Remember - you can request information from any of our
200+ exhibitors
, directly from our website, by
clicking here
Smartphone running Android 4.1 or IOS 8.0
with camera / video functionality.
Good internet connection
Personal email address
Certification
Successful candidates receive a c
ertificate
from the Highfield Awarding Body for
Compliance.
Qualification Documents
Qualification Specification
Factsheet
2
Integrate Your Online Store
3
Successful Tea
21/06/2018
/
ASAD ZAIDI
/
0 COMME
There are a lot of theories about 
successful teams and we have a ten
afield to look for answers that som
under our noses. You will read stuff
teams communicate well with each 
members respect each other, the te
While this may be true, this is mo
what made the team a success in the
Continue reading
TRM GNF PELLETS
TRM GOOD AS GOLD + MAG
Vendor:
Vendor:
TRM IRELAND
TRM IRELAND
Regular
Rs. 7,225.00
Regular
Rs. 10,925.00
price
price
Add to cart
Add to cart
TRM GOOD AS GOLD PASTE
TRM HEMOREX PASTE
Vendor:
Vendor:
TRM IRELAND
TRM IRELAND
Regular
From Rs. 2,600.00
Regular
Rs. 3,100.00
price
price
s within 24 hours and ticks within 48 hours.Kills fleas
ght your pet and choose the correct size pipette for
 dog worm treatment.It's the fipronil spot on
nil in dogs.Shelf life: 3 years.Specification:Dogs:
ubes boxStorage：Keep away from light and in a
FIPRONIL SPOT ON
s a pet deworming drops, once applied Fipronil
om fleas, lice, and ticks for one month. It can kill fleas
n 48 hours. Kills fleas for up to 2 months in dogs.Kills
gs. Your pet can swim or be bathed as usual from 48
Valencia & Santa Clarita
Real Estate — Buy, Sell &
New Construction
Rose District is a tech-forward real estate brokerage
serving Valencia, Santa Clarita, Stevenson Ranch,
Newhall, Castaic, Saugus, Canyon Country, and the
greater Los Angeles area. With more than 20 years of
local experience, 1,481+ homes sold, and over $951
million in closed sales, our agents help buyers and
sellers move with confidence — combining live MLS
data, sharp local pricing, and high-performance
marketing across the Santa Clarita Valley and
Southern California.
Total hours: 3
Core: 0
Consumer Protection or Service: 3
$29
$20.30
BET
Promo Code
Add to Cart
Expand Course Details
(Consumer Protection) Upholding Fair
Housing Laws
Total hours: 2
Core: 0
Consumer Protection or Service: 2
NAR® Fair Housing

# # # # #

INSTRUCTION:
The listing above is to be restated word for word.

COMPLETED EXERCISE:
Remember - you can request information from any of our
200+ exhibitors
, directly from our website, by
clicking here
Smartphone running Android 4.1 or IOS 8.0
with camera / video functionality.
Good internet connection
Personal email address
Certification
Successful candidates receive a c
ertificate
from the Highfield Awarding Body for
Compliance.
Qualification Documents
Qualification Specification
Factsheet
2
Integrate Your Online Store
3
Successful Tea
21/06/2018
/
ASAD ZAIDI
/
0 COMME
There are a lot of theories about 
successful teams and we have a ten
afield to look for answers that som
under our noses. You will read stuff
teams communicate well with each 
members respect each other, the te
While this may be true, this is mo
what made the team a success in the
Continue reading
TRM GNF PELLETS
TRM GOOD AS GOLD + MAG
Vendor:
Vendor:
TRM IRELAND
TRM IRELAND
Regular
Rs. 7,225.00
Regular
Rs. 10,925.00
price
price
Add to cart
Add to cart
TRM GOOD AS GOLD PASTE
TRM HEMOREX PASTE
Vendor:
Vendor:
TRM IRELAND
TRM IRELAND
Regular
From Rs. 2,600.00
Regular
Rs. 3,100.00
price
price
s within 24 hours and ticks within 48 hours.Kills fleas
ght your pet and choose the correct size pipette for
 dog worm treatment.It's the fipronil spot on
nil in dogs.Shelf life: 3 years.Specification:Dogs:
ubes boxStorage：Keep away from light and in a
FIPRONIL SPOT ON
s a pet deworming drops, once applied Fipronil
om fleas, lice, and ticks for one month. It can kill fleas
n 48 hours. Kills fleas for up to 2 months in dogs.Kills
gs. Your pet can swim or be bathed as usual from 48
Valencia & Santa Clarita
Real Estate — Buy, Sell &
New Construction
Rose District is a tech-forward real estate brokerage
serving Valencia, Santa Clarita, Stevenson Ranch,
Newhall, Castaic, Saugus, Canyon Country, and the
greater Los Angeles area. With more than 20 years of
local experience, 1,481+ homes sold, and over $951
million in closed sales, our agents help buyers and
sellers move with confidence — combining live MLS
data, sharp local pricing, and high-performance
marketing across the Santa Clarita Valley and
Southern California.
Total hours: 3
Core: 0
Consumer Protection or Service: 3
$29
$20.30
BET
Promo Code
Add to Cart
Expand Course Details
(Consumer Protection) Upholding Fair
Housing Laws
Total hours: 2
Core: 0
Consumer Protection or Service: 2
NAR® Fair Housing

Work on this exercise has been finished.